Yes, keep it separate. Screen-reader navigable, every element inspectable and CSS-styleable, embeddable with no GPU and no client JS (print/PDF/SSR/email). That last one is genuinely new here. drawing-2d already proves SVG-from-IFC.

5. Prior art?
In-repo yes: drawing-2d is non-GPU to SVG, HiddenLineClassifier is a CPU rasterizer. Free 3D orbit doesn't exist, that's your part. Outside, three.js SVGRenderer is the reference, but it's per-triangle, which is exactly what doesn't scale. Per-element outlines are the improvement.

6. Missing deps / look at X?

• Use SpatialHierarchy to nest <g> by storey/space and to cull whole storeys cheaply.
• Picking is free. DOM pointer events on <path> give hit-testing with no GPU readback. Lean into it.
• These meshes are double-sided with unreliable winding on purpose (culling z-fights coplanar walls). Your "back-face cull" by winding will drop real faces and keep wrong ones. Use the outline union or render double-sided.
• You'll inherit sliver triangles. The repo drops them (drop_thin), do the same or you'll emit zero-area paths.
• Units are already metres, no handling needed.

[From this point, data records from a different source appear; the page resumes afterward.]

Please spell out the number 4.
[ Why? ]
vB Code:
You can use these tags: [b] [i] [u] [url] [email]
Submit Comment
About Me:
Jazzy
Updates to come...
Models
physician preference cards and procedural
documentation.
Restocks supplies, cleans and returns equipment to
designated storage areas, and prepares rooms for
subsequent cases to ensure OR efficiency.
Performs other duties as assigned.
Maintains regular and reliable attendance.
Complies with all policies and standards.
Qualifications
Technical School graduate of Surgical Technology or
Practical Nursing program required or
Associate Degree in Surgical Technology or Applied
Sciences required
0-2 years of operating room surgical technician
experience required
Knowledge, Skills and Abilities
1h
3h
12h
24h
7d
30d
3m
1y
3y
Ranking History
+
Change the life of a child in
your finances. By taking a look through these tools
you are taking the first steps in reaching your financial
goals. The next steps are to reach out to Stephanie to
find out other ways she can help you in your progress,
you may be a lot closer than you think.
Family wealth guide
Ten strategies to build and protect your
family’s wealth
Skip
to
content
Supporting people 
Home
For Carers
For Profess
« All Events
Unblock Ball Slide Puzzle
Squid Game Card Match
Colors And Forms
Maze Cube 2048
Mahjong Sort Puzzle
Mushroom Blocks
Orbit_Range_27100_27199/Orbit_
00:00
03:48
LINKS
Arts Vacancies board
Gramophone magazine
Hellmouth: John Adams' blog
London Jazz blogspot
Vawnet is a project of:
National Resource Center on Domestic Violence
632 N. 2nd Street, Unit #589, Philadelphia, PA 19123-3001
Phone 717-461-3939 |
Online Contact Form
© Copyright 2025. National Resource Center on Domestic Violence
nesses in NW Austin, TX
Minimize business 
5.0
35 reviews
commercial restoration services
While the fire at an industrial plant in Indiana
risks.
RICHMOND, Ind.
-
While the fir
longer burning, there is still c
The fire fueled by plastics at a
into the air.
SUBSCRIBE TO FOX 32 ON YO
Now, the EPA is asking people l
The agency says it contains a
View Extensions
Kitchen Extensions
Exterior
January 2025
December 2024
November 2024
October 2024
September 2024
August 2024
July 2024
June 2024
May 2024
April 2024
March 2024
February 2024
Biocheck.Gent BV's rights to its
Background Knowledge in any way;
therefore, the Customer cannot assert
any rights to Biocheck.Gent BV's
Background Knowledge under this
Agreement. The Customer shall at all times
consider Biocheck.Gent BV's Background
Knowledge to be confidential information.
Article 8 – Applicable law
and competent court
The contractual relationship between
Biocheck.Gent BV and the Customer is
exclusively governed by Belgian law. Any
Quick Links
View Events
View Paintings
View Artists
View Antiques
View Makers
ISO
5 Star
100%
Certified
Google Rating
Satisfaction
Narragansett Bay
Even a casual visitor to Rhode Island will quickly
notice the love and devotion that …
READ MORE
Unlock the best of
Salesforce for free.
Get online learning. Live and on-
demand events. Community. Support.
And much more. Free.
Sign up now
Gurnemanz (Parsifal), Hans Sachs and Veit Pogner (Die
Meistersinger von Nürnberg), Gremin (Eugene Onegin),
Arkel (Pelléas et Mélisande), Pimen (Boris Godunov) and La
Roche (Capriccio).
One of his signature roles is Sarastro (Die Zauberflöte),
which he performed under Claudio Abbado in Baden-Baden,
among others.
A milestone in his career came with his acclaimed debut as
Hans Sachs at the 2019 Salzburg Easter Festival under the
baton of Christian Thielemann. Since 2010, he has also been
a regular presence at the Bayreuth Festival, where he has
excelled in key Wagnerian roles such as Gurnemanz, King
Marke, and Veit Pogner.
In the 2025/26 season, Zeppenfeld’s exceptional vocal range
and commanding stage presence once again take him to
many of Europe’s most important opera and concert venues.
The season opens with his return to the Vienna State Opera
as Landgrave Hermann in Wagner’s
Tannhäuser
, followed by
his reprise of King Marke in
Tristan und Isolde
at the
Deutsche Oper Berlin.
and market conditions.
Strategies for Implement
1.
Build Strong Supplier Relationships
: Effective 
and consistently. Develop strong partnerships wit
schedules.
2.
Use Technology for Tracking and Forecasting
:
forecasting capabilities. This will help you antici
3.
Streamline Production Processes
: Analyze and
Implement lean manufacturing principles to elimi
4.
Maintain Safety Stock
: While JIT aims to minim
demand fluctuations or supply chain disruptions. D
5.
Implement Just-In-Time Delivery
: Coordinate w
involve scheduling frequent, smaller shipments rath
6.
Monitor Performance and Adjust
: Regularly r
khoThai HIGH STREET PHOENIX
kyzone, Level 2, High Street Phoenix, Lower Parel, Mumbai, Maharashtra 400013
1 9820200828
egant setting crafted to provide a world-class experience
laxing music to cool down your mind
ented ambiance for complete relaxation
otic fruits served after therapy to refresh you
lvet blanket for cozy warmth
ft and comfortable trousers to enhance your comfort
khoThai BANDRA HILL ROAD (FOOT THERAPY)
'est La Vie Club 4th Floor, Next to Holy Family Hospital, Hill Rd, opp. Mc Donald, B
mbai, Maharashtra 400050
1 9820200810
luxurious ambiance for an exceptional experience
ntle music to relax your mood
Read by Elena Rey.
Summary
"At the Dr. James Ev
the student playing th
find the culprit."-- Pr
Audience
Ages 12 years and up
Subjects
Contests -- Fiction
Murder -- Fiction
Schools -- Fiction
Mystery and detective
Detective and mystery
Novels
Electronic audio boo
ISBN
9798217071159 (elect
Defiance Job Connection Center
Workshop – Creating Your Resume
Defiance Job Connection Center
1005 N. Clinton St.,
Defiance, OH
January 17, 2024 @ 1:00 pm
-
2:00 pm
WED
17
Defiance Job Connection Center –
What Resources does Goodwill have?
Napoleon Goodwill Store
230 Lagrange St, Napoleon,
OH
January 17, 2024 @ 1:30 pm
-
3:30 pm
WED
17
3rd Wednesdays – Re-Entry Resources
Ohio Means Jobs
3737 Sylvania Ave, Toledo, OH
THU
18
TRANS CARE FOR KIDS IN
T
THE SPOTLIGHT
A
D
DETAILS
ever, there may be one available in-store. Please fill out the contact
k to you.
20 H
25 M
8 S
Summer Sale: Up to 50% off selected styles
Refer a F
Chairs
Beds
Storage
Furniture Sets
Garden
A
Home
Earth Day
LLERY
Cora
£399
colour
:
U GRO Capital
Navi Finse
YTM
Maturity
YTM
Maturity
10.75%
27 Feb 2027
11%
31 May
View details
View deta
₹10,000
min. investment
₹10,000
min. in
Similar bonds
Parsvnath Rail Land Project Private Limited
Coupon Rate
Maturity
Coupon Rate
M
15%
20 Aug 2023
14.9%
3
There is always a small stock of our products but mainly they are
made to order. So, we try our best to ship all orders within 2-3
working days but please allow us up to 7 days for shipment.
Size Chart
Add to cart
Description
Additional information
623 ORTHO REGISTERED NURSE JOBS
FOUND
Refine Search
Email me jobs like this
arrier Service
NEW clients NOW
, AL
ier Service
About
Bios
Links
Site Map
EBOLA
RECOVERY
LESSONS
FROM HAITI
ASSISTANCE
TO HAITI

7. Will it work, and the speed point.
Will work: IFC to triangles is solved, projection is matrix multiplies, SVG-with-semantics is proven, DOM-per-element gives a11y + CSS + picking for free.

Won't work as framed:

• Per-triangle <path> blows up the DOM (dies around tens of thousands of nodes). This is the real ceiling, not the projection. Emit one outline path per element via mesh_outline_2d.
• Winding back-face cull is unreliable (above).
• Painter's sort breaks on interpenetration (beam through a wall has no valid order). Sort per element and tie-break with the depth-buffer rasterizer.
• Re-projecting in JS at 60fps is the wrong loop. Project/union in WASM, apply a cheap 2D transform to the group during drag, re-run the full pass on interaction-end.

On "slow, small models only": the compute scales, projection is cheap and parallel. The only thing that scales with model size is live DOM node count, and you control that. Render at element-outline granularity and bound the visible set with frustum + occlusion + screen-size LOD. Then the live path count stays in the low thousands whether the model is 10k or 10M triangles. Usable on all models is an engineering target, not a fantasy. The work is the culling/LOD pipeline and DOM diffing, not the projection.

Build it. Ping me and I'll point you at the exact files per piece.